Dabei argumentieren Randers und Maxton nicht nur ökologisch mit den im Vergleich zu Entwicklungsländern fünf- bis zehnfachen Treibhausgasemissionen. Nüchtern analysieren sie, dass es in den saturierten Ökonomien der Industrienationen kaum mehr gelinge, das Bruttoinlandsprodukt selbst mit immer größerem Aufwand überhaupt noch nach oben zu treiben. "Statt zu jammern, wenn Regierungen und Zentralbanken das Wachstum nicht auf über ein Prozent pro Jahr anheben können, sollten wir uns damit zufrieden geben", schreiben Randers und Maxton lakonisch.

Statt Arbeitseinkommen den Ressourcenverbrauch besteuern

Vor allem richtet sich ihr Blick auch darauf, mehr soziale Gerechtigkeit zu erreichen, in jedem Land und global. Denn die vorherrschende Theorie der vergangenen Jahrzehnte, dass nur Wachstum die Ungleichheit bekämpfe, habe sich als schlicht falsch erwiesen, kritisiert der Club of Rome. Die Kluft zwischen Arm und Reich sei heute größer als 1820, weil nur ein Prozent der Bevölkerung so viel besitze wie der Rest der Welt – auch daher rührt ihr Buchtitel. Diese Ungerechtigkeit drohe sich in Zukunft noch zu steigern, weil die Automatisierung durch Roboter Millionen weiterer Jobs kosten werde.

"Alle Wirtschaftsexperten haben uns versprochen, dass die Probleme kleiner werden, aber es ist schlimmer geworden", sagt Graeme Maxton. "Das Wirtschaftswachstum ist nicht die Lösung, sondern die Ursache des Problems." Deshalb müssten sich die Industrienationen als erste ändern – und zwar so, dass ihr Wandel "den Bedürfnissen der 99 Prozent" zugute komme.

Weil aber niemand gerne Beschränkungen in Kauf nimmt, suchten die Autoren vor allem nach Lösungen, die zumindest anfangs auch einen Vorteil mit sich bringen. Konkret fordern Randers und Maxton überall "grüne Konjunkturpakete", denn sie brächten neben einem umweltfreundlichen Umbau der Wirtschaft zugleich neue Jobs. Arbeitnehmer sollen finanziell, etwa mit Ausbildungszuschüssen, gefördert werden, wenn sie in einen grünen Beruf wechseln. Damit weniger Arbeit besser verteilt wird, wollen die Experten die Urlaubszeit ohne große Lohnabzüge schrittweise ausweiten; außerdem das Pensionsalter erhöhen, damit noch Steuern erwirtschaften kann, wer das will. Mehr Geld vom Staat solle es auch für die Pflege von Angehörigen zu Hause geben.
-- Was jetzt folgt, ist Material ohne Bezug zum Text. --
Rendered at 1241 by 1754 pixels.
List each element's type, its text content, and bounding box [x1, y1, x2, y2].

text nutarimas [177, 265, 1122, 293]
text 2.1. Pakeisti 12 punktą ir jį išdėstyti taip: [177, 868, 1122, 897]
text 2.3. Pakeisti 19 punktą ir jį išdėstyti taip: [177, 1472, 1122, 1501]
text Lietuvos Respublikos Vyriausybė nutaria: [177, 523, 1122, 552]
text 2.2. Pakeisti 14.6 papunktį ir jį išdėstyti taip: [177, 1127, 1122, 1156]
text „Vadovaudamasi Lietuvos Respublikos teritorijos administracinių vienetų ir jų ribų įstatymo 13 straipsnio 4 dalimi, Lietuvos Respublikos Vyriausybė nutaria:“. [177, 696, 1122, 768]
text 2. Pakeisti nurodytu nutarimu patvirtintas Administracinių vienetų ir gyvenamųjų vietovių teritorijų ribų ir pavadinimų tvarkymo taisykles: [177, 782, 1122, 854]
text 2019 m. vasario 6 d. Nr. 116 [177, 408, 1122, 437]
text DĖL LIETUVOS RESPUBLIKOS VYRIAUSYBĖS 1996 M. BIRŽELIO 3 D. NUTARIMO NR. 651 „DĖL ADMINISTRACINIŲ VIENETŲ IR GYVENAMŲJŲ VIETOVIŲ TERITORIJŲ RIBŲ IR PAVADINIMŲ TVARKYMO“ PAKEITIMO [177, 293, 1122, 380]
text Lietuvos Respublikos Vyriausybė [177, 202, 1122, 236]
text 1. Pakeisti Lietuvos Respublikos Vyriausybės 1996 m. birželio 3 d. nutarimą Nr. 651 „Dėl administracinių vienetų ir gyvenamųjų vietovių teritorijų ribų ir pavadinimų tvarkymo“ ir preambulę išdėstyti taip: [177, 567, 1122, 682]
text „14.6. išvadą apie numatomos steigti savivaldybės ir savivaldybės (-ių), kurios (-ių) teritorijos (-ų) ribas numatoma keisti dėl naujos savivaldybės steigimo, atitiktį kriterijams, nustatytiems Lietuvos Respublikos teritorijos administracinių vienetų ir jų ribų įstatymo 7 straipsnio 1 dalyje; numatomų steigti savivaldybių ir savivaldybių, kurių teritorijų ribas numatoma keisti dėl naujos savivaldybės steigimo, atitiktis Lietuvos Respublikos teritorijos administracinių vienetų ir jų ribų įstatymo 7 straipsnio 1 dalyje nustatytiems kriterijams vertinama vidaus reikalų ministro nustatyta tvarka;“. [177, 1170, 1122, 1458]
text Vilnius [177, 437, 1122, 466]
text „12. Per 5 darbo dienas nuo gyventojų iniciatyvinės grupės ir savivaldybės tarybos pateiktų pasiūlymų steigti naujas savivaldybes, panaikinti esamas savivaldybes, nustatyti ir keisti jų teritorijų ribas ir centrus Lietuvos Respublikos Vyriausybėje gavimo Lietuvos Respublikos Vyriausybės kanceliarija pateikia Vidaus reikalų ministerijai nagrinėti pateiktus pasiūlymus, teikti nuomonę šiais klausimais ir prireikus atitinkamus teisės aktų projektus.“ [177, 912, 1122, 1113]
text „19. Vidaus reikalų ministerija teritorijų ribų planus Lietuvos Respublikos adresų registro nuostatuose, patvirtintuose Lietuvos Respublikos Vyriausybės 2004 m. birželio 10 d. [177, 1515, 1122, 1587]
Das Umbauprogramm ist für viele eine Kampfansage

Finanziert würden all diese Projekte durch die Rationalisierungsgewinne aus neuen Automatisierungswellen. Ein weiterer Vorschlag: Nicht mehr das Arbeitseinkommen will der Club of Rome besteuern, sondern den Verbrauch an natürlichen und fossilen Ressourcen. Er fordert sogar, die einzelnen Länder sollten wieder mehr Freiräume bekommen, den globalen Handel zu beschränken; zumindest dann, wenn sie Arbeitsplätze in ihren Ländern schaffen wollen.

Die meisten Maßnahmen seien irgendwo auf der Welt schon erprobt worden und daher "leicht realisierbar", versichern die Autoren. Das allerdings klingt ziemlich beschönigend. Denn natürlich ist das radikale Umbauprogramm für viele eine Kampfansage. Die ersten Reaktionen aus der Wirtschaft signalisierten aufgestellte Nackenhaare. Der Stern sprach von einem "Gruselschocker" für Investmentbanker und Industrielobbyisten.

Tatsächlich sagt der Club of Rome wenig darüber, wie sein Programm mehrheitsfähig werden kann. Mit dem Vorschlag, Produktion und Konsum durch höhere Ökosteuern umzusteuern, beißen grün motivierte Politiker schließlich schon seit Jahren auf Granit. Noch schwieriger dürfte es werden, neue Handelsbeschränkungen zu ermöglichen.

Immerhin: Auch der Bundesentwicklungsminister Gerd Müller schlug bei seinem Kommentar zum Bericht des Club of Rome kühn vor, die Welthandelsorganisation WTO müsse in eine "Fairhandelsorganisation" verwandelt werden. Und er forderte, mit einer Politik zugunsten der Armen nicht länger zu zögern. Denn 20 Jahre lang dauere es immer, bis sich grundlegende Reformvorhaben durchsetzten.